### What is required
Please reproduce the listing below word for word, from the line containing "order: Lamiales" down to the line containing "common name: Arizon ash", including both of those lines and nothing else.

-- START Listed entries --

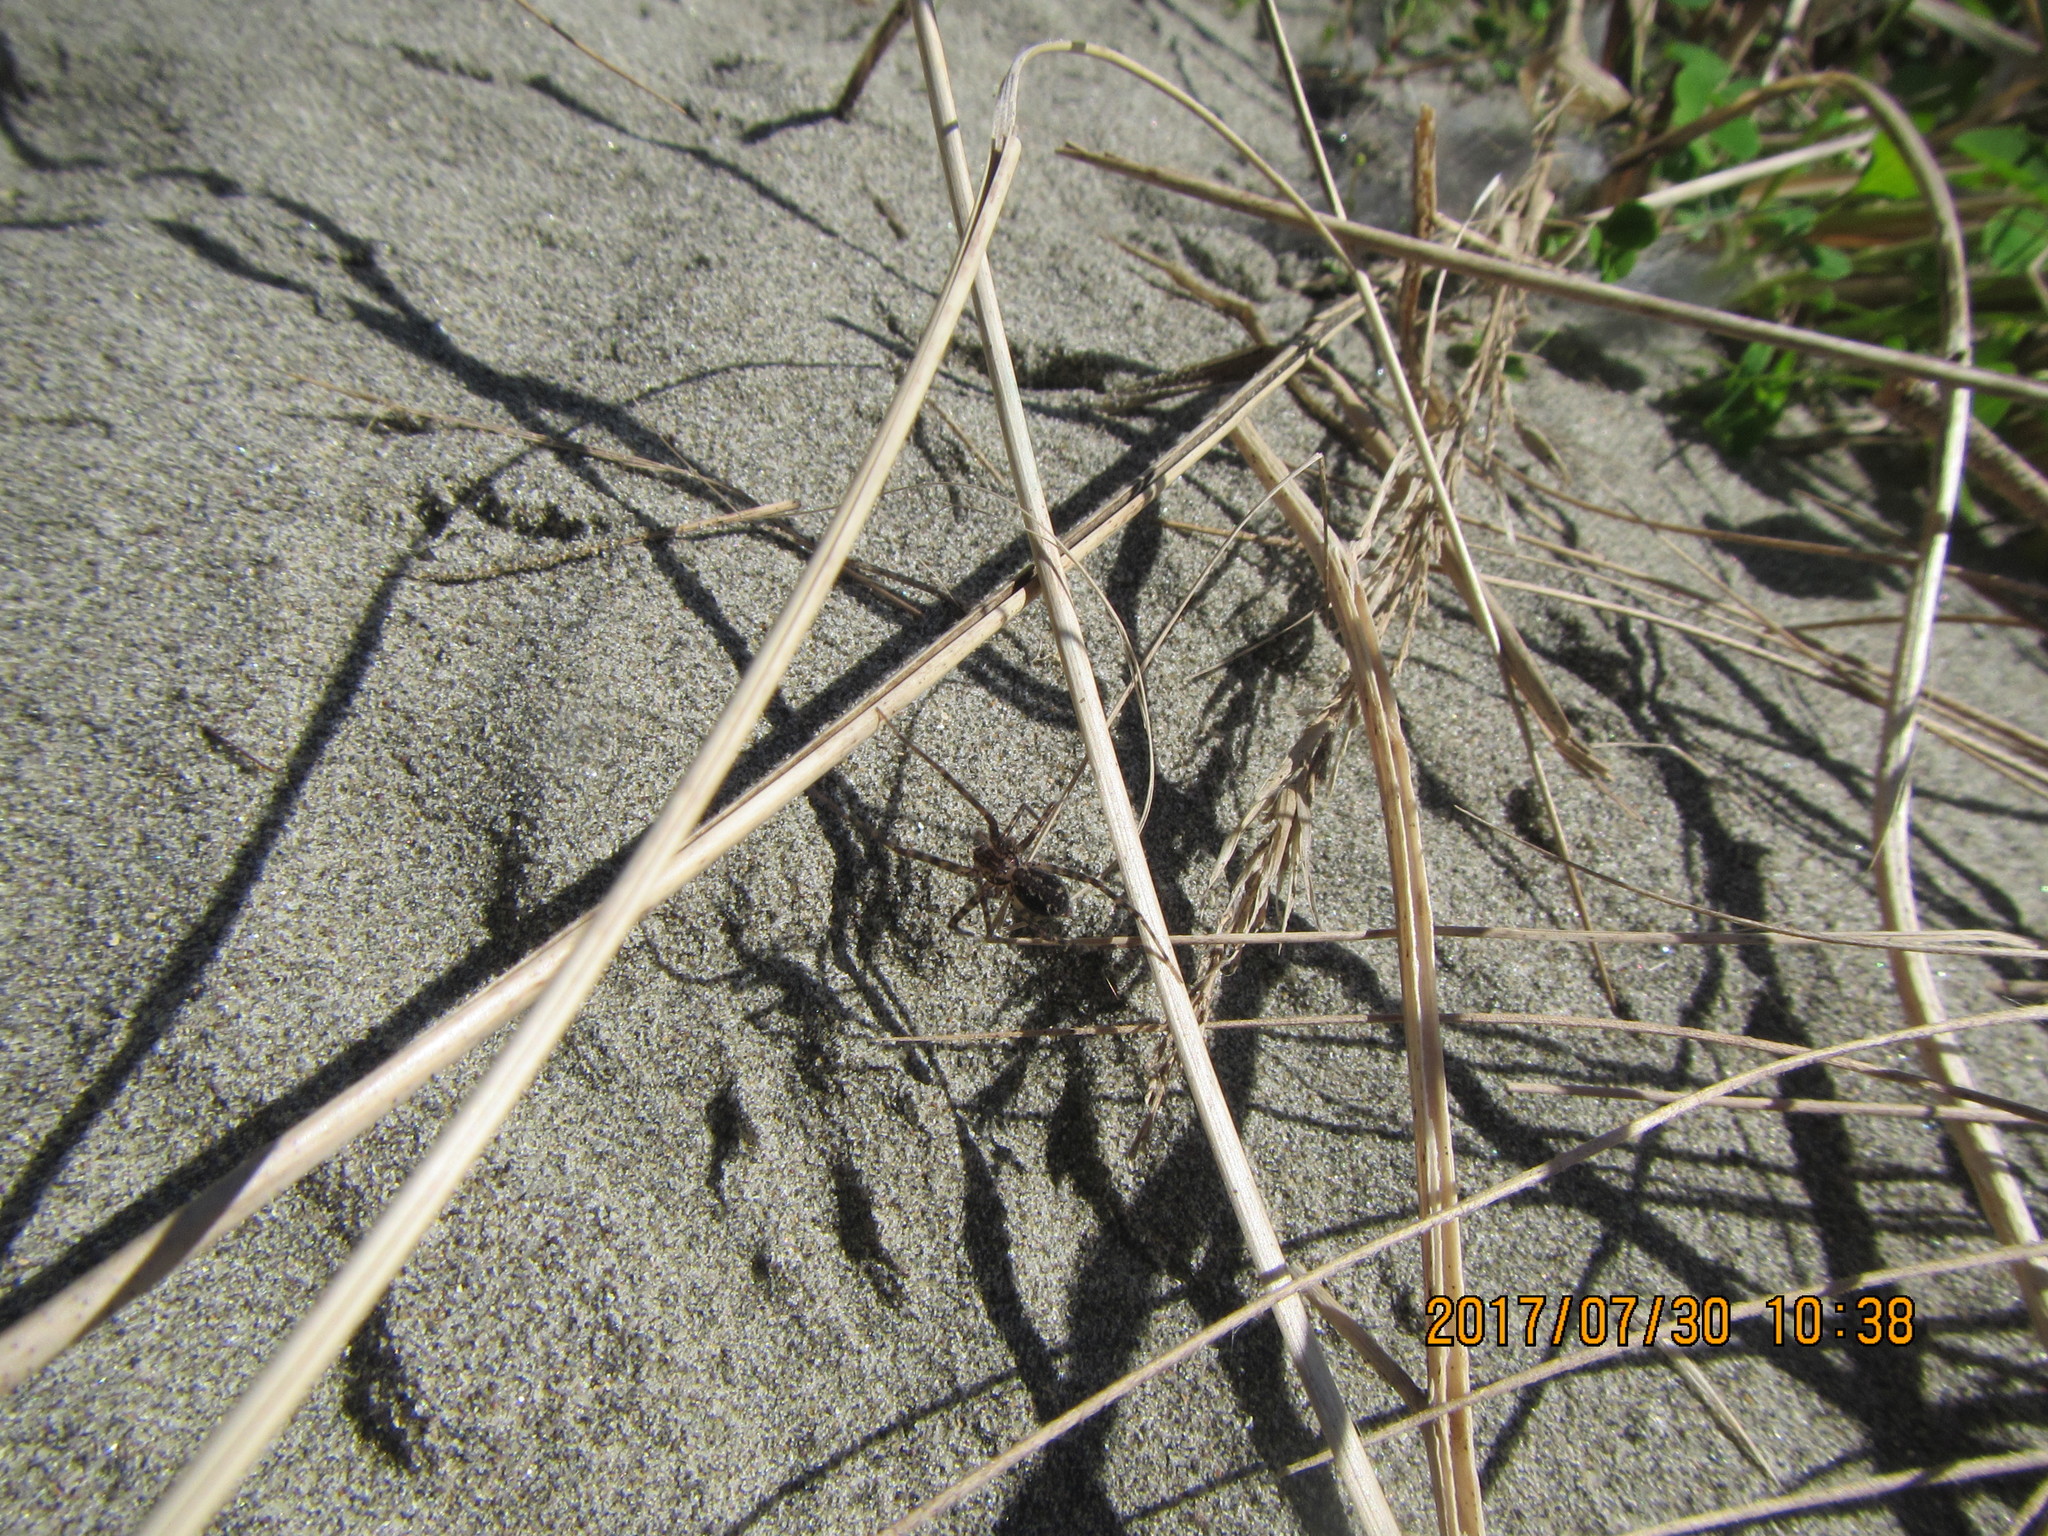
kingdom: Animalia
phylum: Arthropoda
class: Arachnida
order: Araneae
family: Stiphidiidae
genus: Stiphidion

-- END Listed entries --
-- START Listed entries --

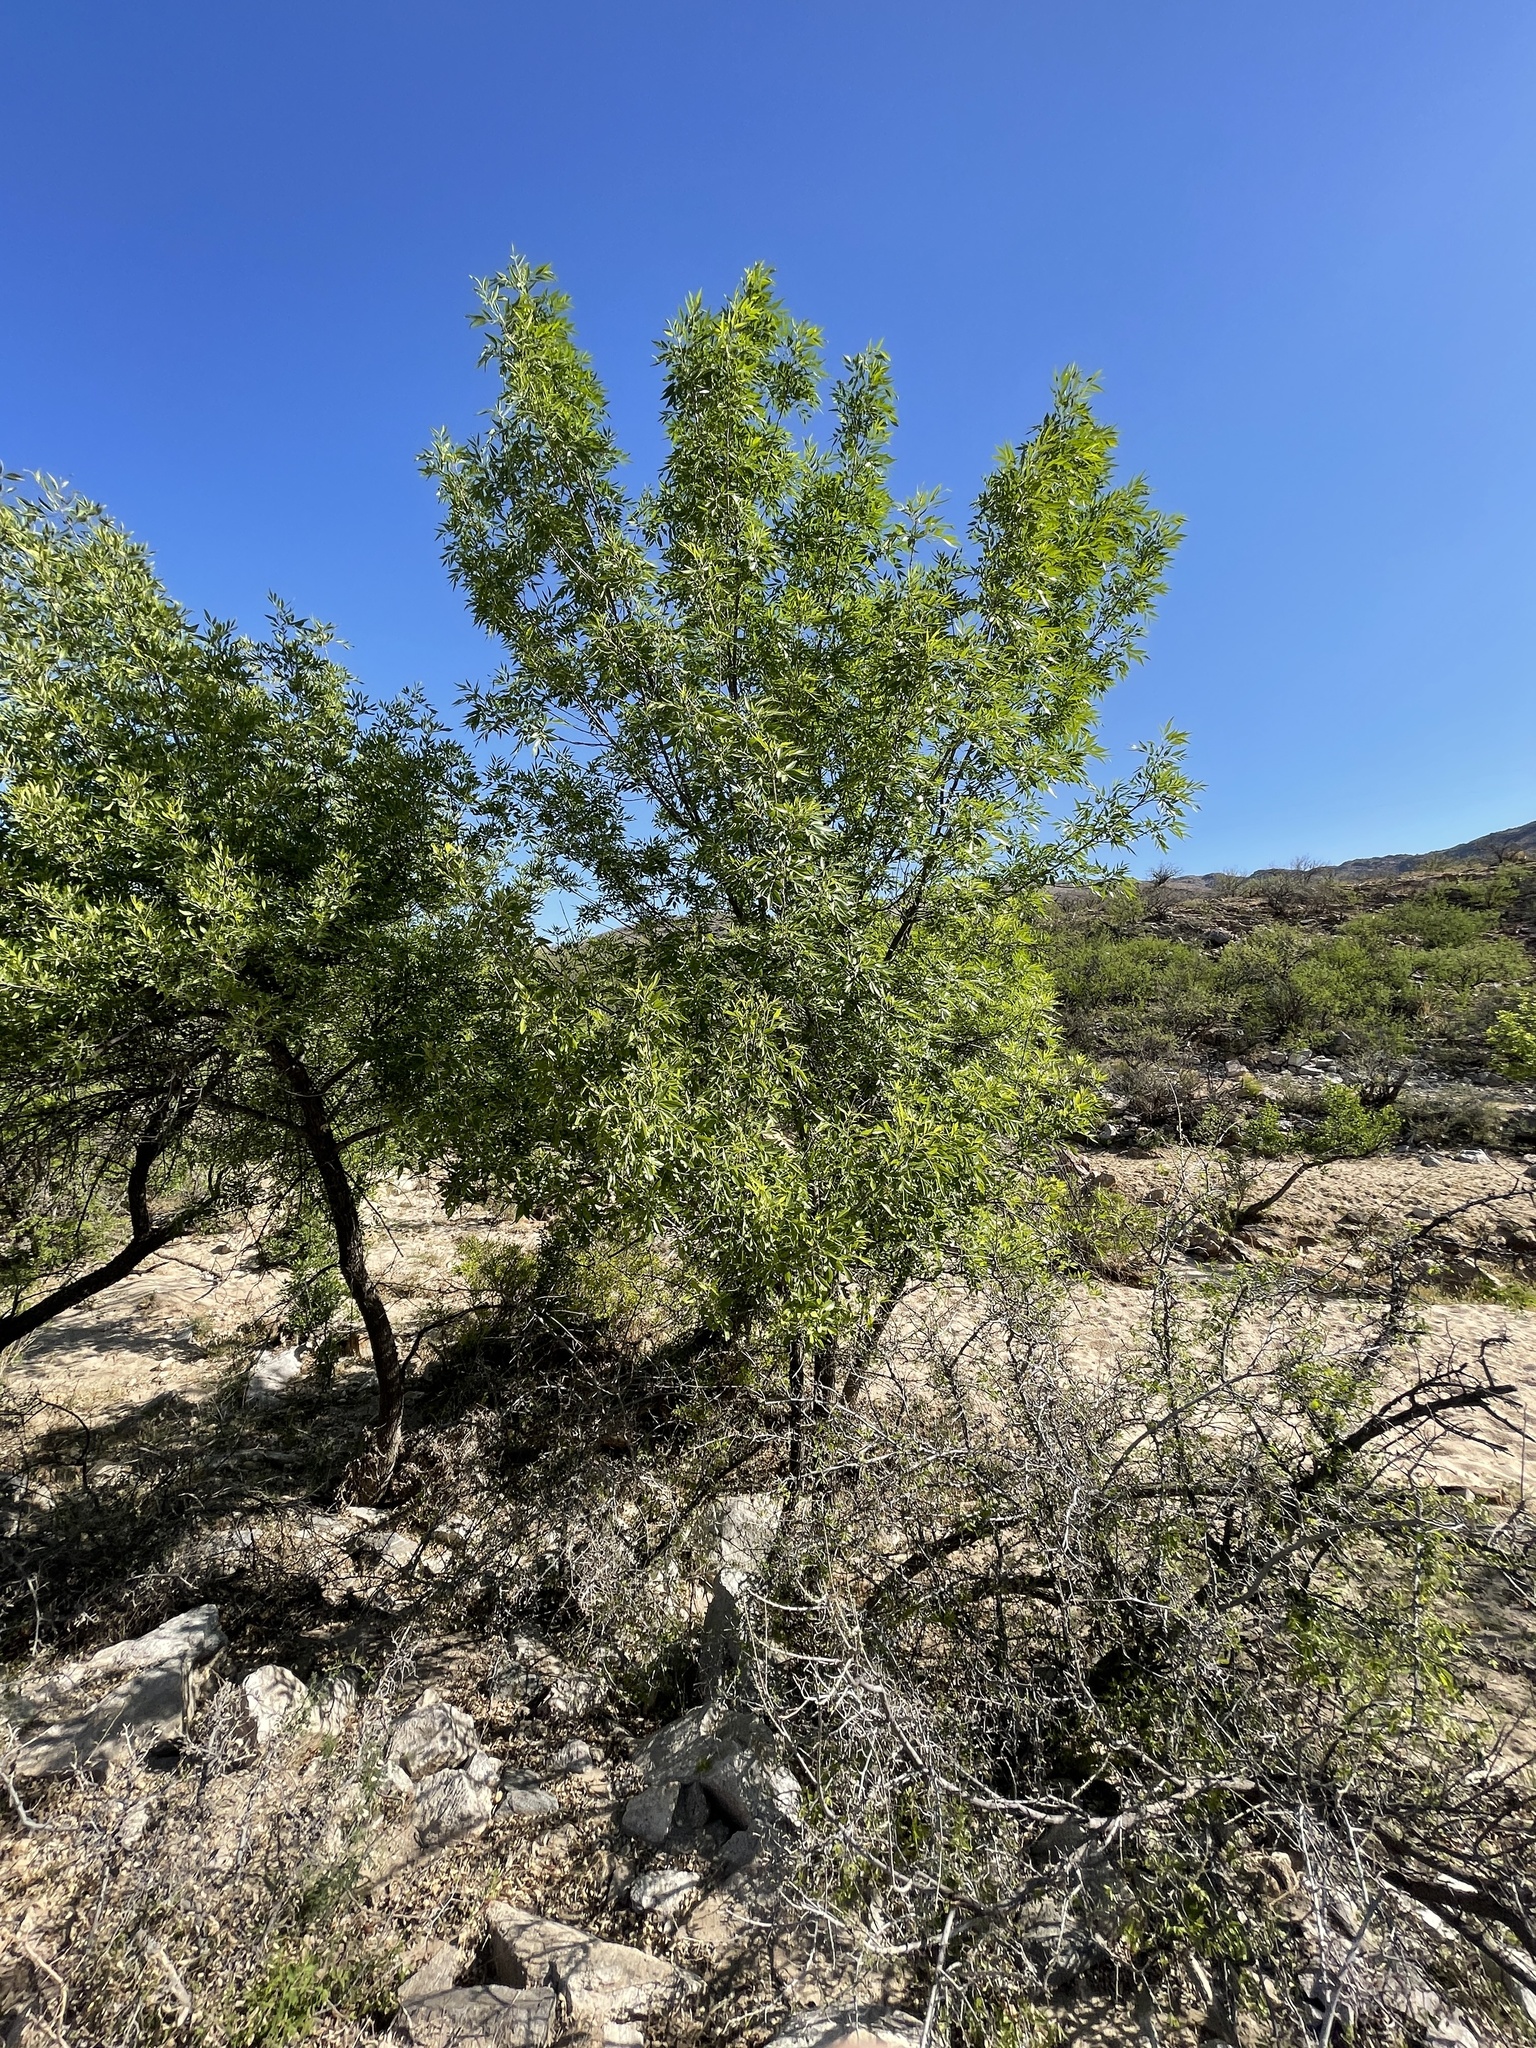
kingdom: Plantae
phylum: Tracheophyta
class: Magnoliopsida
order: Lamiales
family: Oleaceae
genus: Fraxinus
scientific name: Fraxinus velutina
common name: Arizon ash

-- END Listed entries --

### Output for this exercise
order: Lamiales
family: Oleaceae
genus: Fraxinus
scientific name: Fraxinus velutina
common name: Arizon ash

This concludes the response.